When Marilyn and I were first married we lived at 2139 Custer Avenue. Orla Taylor lived a few houses down. Her kids were older than ours – they were in school – and occasionally when she was going to run errands, she would call Marilyn and they would pack up our two kids and off they would go. She became a wonderful friend. Next door was another young couple, and he was a fisherman, and we would go out at night in the rain and collect nightcrawlers from the yard and on Saturday hit the Yellowstone.
On the other side was a couple we called “Grama and Grampa”, who were special to the neighborhood. One day our son Patrick, two years old, was pulling his wagon up and down the sidewalk when he stopped, rang their doorbell and said “I need some rope”. A few minutes later he had rope tried to his wagon. On Halloween the 2100 block of Custer was the safest street in the world to Trick or Treat.
I suppose we all have memories of neighbors and neighborhoods where we sat around the kitchen table and told stories and laughed and just visited. We didn’t agree on everything, and sometimes the disagreements would get spirited, but it was never the end of the world. Sometimes we even learned a little something. And I don’t ever remember a disagreement where there was not in the back of my mind the possibility that I was the one who was wrong. For a week in April, Billings will celebrate Neighbors and Neighborhoods. We will get know some new interesting people from around town, and from neighborhoods 8,000 miles away. There will be lectures, concerts, presentations, community engagements and conversations over five broad themes – Education, Culture, Civic Engagement (Democracy, Civil Society), Billings Ethnic Diversity, and Human Security (Jobs, Economy?)
--------------------------------------------------
Complete the following -
1 > Answer these questions about the neighborhood passage:
(a) At what address did the couple live when first married?
(b) What did Patrick tell the neighbors he needed when he rang their doorbell?
(c) How many broad themes will the April celebration in Billings cover?
2 > Can you rewrite the paragraph of the neighborhood passage that begins "When Marilyn and I were first married" as a short bulleted list that keeps its main facts?
3 > Pick up the neighborhood passage after its final sentence and continue it.

(Body or hand keypoint entries)
--------------------------------------------------
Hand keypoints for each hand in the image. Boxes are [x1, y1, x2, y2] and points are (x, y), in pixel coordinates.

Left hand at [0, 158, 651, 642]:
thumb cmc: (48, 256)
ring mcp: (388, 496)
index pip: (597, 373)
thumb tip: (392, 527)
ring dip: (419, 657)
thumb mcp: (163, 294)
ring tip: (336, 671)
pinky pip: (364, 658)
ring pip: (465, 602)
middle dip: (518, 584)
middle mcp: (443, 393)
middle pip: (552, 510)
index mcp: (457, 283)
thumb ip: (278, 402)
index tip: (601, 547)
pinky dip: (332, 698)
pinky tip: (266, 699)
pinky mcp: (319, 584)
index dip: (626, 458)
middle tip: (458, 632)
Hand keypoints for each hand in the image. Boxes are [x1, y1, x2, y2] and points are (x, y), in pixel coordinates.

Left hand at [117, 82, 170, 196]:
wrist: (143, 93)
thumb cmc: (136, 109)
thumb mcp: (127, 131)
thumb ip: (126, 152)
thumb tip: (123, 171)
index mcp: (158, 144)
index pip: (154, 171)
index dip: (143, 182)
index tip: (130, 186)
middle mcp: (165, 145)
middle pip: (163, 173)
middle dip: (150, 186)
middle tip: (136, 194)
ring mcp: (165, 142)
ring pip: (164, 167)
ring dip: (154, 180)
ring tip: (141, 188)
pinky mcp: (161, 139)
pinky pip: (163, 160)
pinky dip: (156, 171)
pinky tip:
--------------------------------------------------
Solved problems -
1 >
(a) 2139 Custer Avenue
(b) Some rope
(c) Five

2 >
- When first married, the narrator and Marilyn lived at 2139 Custer Avenue.
- Orla Taylor lived a few houses down. Her kids were older and already in school.
- When she ran errands, she sometimes called Marilyn, and they took the couple's two kids along.
- Orla became a wonderful friend.
- Next door lived a young couple. The husband was a fisherman.
- The narrator and the fisherman collected nightcrawlers from the yard on rainy nights and fished the Yellowstone on Saturdays.

3 >
On April 12 the Billings World Language Dinner will celebrate the many languages spoken in our town – last year there were 42! Musical guests will be Jozef Luptak, Boris Lenko, and Brano , from Bratislava, Slovakia. A special guest that evening will be Ambassador Gautam Rana, the Ambassador of the United States to the Slovak Republic.
You will meet and visit with Bob Wilmouth – President of Rocky Mountain College, Stefani Hicswa – Chancelor of Montana State University – Billings, and Dr Erwin Garcia – SD II Superintendent of Schools. We will meet former Peace Corps Volunteers, current AmeriCorps Vista Volunteers, and other of our neighbors.
The goal for the week is to remember what it was like to visit with neighbors across the fence and on the front porch. And recreate that feeling with new neighbors just as interesting and just as much fun, even though today we look or sound a little different. Neighbors across the street, across town, and even around the world.